**Text:**
· · · ·

Judge: Robert S. Draper, Case: 21STCV29349, Date: 2023-04-18 Tentative Ruling
Case Number: 21STCV29349 Hearing Date: April 18, 2023 Dept: 78
Superior Court of California
County of Los Angeles
Department 78
ABG HOLDINGS-BELL GARDENS, LLC,
Plaintiff,
vs.
PARKWEST BICYCLE CASINO, LLC, et al.,
Defendants. Case No.: 21STCV29349
Hearing Date: April 18, 2023
[TENTATIVE] RULING RE:
DEFENDANTS PARKWEST BICYCLE CASINO, LLC AND MONUMENT PROPERTIES-BELL GARDENS, LLC’S DEMURRER TO THE THIRD AMENDED COMPLAINT.
Defendants’ Demurrer to the Third Amended Complaint is OVERRULED.
FACTUAL BACKGROUND
This is an action for breach of an oral contract to form a joint venture. The operative Third Amended Complaint (“TAC”) alleges as follows.
In 2020, non-party John Park (“Park”), principal of defendant Parkwest Bicycle Casino, LLC (“Parkwest”), purchased a minority share in a Southern California casino with the intent to ultimately purchase the entire operation. (TAC ¶ 10.) Park was introduced to the principals of non-party Silverado Management and Holding Company, Inc. (“Silverado”). (TAC ¶ 11.) Park worked with Silverado’s principal, non-party Anthony Barkett (“Barkett”) to plan for the acquisition of the remaining shareholders’ interest in the casino. (Ibid.) This acquisition was comprised of two parts; the operating company that would own and operate the casino, and the purchase of the seller’s leasehold interest in the Ground Lease with the City. (Ibid.) Park and Bennet determined that Parkwest would need to obtain approximately $210,000,000 in financing for this acquisition. (TAC ¶ 12.)
The parties agreed to form a joint venture for the purchase of the casino and the real property. (TAC ¶ 13.) The joint venture (“Joint Venture”) consisted of the purchase of the leasehold interest in the Ground Lease, which would be operated by the Joint Venture and leased to the casino. (Ibid.) Silverado was to obtain financing for the Joint Venture. (Ibid.)

· · · ·

**Extracted data:**
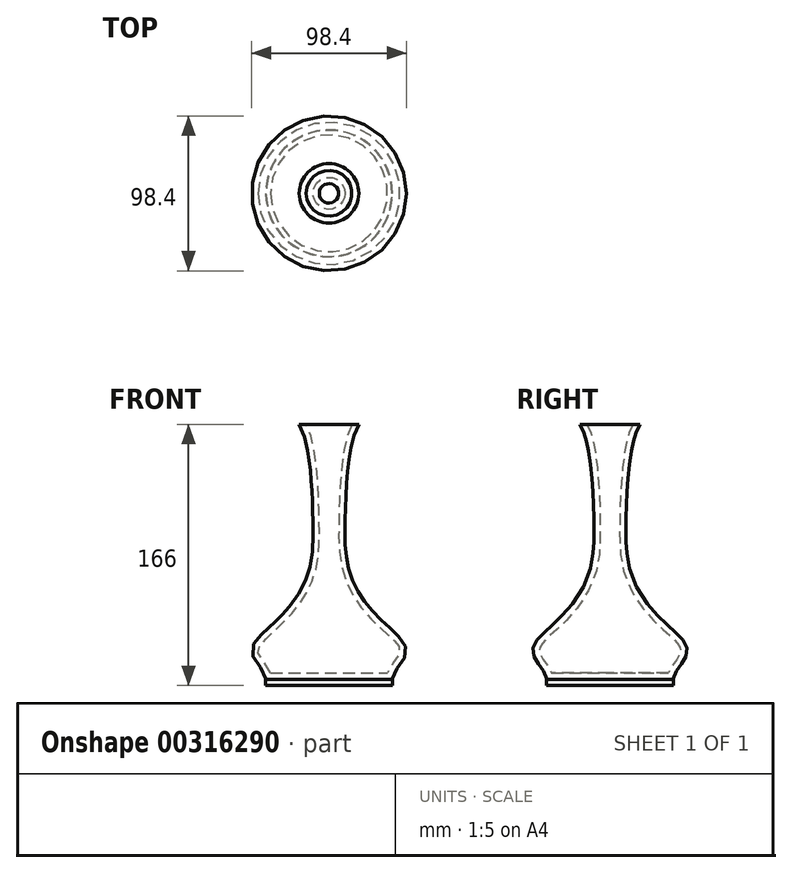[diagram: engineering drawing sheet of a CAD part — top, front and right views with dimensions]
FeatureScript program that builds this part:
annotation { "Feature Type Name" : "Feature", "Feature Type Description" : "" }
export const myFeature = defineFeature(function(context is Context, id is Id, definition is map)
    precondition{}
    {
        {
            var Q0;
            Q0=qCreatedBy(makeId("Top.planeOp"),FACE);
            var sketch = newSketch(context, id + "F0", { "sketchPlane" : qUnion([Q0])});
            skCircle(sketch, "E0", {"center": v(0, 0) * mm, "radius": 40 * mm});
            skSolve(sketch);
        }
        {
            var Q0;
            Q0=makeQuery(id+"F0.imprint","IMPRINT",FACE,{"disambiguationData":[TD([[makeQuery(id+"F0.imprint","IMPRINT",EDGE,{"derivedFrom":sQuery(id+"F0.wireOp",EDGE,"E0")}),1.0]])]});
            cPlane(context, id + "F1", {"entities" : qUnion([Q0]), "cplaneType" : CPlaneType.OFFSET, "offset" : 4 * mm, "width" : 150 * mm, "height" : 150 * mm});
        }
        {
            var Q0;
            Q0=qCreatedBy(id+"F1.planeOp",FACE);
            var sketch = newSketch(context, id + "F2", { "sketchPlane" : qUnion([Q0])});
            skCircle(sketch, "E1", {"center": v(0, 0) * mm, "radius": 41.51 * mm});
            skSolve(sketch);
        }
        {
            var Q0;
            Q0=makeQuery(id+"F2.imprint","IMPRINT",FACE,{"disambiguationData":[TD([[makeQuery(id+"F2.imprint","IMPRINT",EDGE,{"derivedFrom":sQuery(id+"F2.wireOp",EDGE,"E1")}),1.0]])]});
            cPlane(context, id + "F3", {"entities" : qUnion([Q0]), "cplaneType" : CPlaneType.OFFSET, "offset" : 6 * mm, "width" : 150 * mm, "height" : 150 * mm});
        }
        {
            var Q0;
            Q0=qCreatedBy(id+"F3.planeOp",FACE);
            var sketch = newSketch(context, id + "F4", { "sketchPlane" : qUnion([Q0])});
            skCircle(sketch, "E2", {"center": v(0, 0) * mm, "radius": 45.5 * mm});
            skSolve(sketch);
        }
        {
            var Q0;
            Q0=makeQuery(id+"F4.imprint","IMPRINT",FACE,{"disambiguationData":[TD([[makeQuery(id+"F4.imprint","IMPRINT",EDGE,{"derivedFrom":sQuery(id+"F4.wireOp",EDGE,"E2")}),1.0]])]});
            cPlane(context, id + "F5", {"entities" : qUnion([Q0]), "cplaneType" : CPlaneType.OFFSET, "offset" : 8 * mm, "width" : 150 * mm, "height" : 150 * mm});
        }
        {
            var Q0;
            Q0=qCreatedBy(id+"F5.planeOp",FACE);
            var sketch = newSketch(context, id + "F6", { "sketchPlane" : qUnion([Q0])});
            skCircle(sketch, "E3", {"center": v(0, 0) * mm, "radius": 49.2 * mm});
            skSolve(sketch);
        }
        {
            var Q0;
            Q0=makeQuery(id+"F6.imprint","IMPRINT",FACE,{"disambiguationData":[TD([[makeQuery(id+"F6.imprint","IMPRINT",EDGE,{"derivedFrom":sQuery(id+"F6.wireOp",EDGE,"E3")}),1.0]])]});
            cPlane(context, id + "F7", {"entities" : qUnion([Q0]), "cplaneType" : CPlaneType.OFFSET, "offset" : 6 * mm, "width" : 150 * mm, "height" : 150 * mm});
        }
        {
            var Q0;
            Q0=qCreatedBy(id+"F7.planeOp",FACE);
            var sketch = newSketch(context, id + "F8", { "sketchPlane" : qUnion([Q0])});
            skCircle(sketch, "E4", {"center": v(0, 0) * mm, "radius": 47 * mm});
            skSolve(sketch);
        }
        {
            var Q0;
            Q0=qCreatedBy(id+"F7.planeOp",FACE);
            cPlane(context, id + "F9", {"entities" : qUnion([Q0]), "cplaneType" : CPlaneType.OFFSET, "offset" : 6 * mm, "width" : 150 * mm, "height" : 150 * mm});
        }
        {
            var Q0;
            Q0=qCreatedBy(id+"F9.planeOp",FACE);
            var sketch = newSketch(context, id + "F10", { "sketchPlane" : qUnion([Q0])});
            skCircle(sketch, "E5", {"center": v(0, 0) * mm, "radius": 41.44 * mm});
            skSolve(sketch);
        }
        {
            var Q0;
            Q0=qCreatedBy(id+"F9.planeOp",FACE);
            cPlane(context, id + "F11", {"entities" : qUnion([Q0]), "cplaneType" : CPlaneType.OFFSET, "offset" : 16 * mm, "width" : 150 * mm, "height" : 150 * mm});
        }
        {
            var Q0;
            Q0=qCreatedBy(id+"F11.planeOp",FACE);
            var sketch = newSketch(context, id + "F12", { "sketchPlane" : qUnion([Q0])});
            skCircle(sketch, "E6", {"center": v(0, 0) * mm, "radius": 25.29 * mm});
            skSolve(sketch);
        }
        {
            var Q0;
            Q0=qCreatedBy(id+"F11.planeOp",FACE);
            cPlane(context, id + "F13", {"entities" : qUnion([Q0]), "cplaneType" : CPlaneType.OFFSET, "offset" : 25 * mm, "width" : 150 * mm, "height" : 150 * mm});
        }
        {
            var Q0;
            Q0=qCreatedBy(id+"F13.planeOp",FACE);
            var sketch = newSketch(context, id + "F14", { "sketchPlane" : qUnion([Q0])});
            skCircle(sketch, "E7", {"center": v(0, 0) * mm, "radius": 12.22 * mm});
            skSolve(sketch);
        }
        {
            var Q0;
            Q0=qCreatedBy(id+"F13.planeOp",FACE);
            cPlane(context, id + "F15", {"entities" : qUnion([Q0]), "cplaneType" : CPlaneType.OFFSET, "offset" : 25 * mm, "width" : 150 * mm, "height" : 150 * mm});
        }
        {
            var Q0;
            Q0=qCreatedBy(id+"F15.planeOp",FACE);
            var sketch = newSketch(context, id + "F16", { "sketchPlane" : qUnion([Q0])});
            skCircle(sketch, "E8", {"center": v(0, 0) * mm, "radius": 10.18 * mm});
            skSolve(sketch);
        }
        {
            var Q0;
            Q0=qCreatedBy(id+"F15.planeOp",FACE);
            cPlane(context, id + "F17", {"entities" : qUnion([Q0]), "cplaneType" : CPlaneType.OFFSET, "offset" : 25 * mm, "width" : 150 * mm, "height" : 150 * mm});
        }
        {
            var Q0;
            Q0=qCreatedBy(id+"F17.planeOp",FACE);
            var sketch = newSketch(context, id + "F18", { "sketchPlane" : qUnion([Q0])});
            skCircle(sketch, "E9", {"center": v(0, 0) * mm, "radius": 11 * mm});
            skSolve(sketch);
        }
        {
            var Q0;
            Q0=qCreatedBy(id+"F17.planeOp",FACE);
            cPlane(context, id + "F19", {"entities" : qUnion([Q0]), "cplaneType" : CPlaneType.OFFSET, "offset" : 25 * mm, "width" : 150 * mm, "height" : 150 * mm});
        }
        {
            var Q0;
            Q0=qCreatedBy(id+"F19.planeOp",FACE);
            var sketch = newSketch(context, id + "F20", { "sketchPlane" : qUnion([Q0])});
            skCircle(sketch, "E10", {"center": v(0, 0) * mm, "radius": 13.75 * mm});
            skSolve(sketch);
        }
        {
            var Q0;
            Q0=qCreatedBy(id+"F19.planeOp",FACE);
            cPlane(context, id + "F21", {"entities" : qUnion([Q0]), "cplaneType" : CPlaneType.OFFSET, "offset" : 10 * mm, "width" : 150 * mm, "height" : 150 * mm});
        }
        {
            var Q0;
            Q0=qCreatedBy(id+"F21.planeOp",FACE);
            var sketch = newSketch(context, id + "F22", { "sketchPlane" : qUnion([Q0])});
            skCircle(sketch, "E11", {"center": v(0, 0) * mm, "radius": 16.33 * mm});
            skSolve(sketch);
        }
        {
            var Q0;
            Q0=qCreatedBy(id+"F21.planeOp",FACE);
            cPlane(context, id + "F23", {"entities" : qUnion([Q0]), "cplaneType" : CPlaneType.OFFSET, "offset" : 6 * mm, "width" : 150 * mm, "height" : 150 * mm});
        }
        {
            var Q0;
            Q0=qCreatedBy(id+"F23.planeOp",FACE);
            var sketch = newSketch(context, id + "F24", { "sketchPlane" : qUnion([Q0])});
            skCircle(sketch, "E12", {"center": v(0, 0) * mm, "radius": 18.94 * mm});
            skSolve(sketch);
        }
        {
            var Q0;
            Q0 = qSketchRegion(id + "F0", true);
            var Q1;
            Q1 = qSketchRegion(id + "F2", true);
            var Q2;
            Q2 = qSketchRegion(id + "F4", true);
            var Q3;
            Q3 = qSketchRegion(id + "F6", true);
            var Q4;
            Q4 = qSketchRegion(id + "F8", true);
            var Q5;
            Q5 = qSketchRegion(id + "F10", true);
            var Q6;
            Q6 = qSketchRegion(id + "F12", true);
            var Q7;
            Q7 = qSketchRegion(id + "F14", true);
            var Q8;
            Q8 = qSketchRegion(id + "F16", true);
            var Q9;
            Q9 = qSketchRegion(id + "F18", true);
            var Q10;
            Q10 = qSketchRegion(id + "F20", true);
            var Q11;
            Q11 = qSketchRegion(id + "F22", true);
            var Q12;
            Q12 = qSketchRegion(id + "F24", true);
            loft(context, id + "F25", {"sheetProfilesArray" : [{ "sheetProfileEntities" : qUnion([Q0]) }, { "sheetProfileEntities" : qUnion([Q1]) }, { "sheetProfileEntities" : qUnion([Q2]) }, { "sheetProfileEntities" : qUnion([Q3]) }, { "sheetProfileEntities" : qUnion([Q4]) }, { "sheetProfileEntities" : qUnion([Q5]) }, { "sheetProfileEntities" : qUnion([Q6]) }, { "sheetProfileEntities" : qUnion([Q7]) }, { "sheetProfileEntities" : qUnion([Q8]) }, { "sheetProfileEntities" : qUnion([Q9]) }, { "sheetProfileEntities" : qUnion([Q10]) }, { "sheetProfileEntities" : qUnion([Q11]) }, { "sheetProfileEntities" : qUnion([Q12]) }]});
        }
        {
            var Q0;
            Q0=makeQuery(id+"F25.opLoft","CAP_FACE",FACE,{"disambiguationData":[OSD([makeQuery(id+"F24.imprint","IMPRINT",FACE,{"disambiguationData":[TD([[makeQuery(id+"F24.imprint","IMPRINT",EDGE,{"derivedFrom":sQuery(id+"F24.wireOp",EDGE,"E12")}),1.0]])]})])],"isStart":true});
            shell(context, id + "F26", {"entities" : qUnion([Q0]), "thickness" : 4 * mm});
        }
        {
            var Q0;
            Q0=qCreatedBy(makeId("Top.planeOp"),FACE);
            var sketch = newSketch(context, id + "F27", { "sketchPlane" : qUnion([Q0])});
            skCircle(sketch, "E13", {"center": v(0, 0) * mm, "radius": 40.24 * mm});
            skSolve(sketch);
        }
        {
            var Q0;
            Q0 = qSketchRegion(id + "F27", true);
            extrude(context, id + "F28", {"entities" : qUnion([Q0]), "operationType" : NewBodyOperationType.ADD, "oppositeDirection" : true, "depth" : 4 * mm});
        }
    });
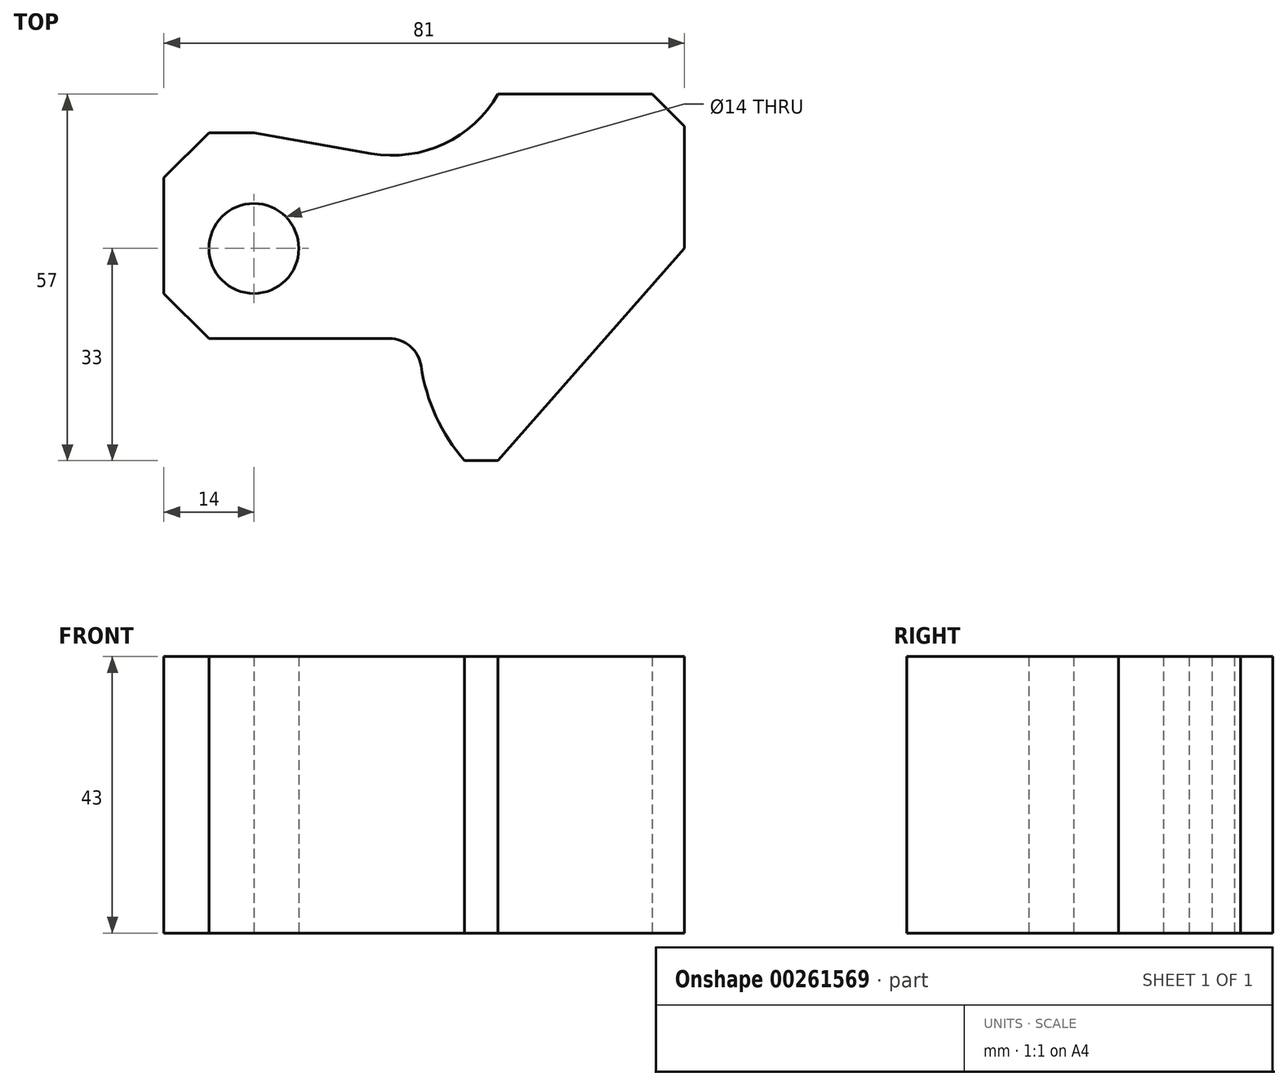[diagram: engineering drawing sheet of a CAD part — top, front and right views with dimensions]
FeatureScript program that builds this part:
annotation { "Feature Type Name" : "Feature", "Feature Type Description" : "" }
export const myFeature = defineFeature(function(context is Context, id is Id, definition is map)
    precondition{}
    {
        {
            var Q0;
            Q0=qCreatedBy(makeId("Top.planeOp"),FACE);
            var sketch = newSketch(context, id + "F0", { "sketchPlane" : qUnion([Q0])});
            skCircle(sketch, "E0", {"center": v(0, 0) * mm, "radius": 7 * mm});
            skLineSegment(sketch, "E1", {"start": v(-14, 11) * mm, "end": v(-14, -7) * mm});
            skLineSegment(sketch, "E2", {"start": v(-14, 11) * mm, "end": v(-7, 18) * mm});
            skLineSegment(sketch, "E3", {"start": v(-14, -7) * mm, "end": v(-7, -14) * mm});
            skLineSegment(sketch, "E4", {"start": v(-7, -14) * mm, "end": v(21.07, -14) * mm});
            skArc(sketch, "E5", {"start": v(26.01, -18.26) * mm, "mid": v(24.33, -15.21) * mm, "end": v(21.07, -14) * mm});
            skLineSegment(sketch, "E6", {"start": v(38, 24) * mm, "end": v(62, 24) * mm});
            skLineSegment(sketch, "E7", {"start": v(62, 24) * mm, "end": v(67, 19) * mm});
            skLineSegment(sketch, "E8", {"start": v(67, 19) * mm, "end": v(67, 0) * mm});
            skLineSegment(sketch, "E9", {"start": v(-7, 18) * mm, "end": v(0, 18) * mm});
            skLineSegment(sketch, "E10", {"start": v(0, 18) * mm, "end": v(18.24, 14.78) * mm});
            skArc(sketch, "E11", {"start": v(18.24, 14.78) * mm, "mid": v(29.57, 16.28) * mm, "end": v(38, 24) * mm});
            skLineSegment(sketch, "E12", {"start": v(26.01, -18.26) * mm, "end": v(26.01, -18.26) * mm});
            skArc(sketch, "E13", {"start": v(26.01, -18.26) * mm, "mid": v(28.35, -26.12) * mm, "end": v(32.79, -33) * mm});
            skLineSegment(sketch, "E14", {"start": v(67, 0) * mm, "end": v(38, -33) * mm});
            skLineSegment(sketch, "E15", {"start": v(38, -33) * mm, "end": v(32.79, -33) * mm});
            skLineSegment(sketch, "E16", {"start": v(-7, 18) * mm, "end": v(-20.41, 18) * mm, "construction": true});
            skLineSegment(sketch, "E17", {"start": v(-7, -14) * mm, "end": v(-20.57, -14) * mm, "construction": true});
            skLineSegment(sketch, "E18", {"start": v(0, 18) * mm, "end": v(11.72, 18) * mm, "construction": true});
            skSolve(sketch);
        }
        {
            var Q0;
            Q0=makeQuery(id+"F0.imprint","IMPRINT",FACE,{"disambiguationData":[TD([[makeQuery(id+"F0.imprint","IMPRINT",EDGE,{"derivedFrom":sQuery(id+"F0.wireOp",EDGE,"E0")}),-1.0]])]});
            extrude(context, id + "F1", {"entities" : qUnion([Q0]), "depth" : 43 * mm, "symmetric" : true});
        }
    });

· · · ·

**Work to complete:**
1. In the court ruling, how did the court decide the defendants' demurrer to the Third Amended Complaint?
2. Carry on the court ruling from where it stops.

**Responses to the exercise:**
1. The court overruled it.

2.
In furtherance of the Joint Venture, Silverado introduced Parkwest to Hilltop Securities, Inc. (“Hilltop”) to assist with the financing. (TAC ¶ 15.) On February 10, 2021, Hilltop, Silverado, and Parkwest entered into a Confidentiality and Non-Disclosure Agreement (“NDA”) for Park to deliver the necessary information to allow Silverado and Hilltop to explore financing options. (Ibid.) Shortly thereafter, Hilltop provided a letter of commitment, and the parties circulated a draft term sheet. (TAC ¶ 16.) Additionally, Parkwest provided a copy of its draft Asset Purchase Agreement to Silverado to commence the lending process. (Ibid.)
The parties agreed to form LLCs to be the venturers in the Joint Venture. (TAC ¶ 17.) Barkett formed plaintiff ABG Holdings-Bell Gardens LLC (“ABG”) for this purpose, and Park created defendant Monument Properties-Bell Gardens, LLC (“Monument”). (Ibid.)
Thereafter, Monument and ABG formed the Joint Venture for the purchase and ultimate operation of the Ground Lease from the City of Bell Gardens. (TAC ¶ 19.) The Joint Venture would be owned 80% by ABG and 20% by Monument, with profits and losses shared in that proportion. (TAC ¶ 20.) The property’s operation would be equally controlled by the parties. (Ibid.)
The Joint Venture sought to obtain joint financing such that Parkwest could obtain 100% interest in the casino’s operations, while ABG and Monument would purchase and maintain the Ground Lease. (TAC ¶¶ 21(a-b).)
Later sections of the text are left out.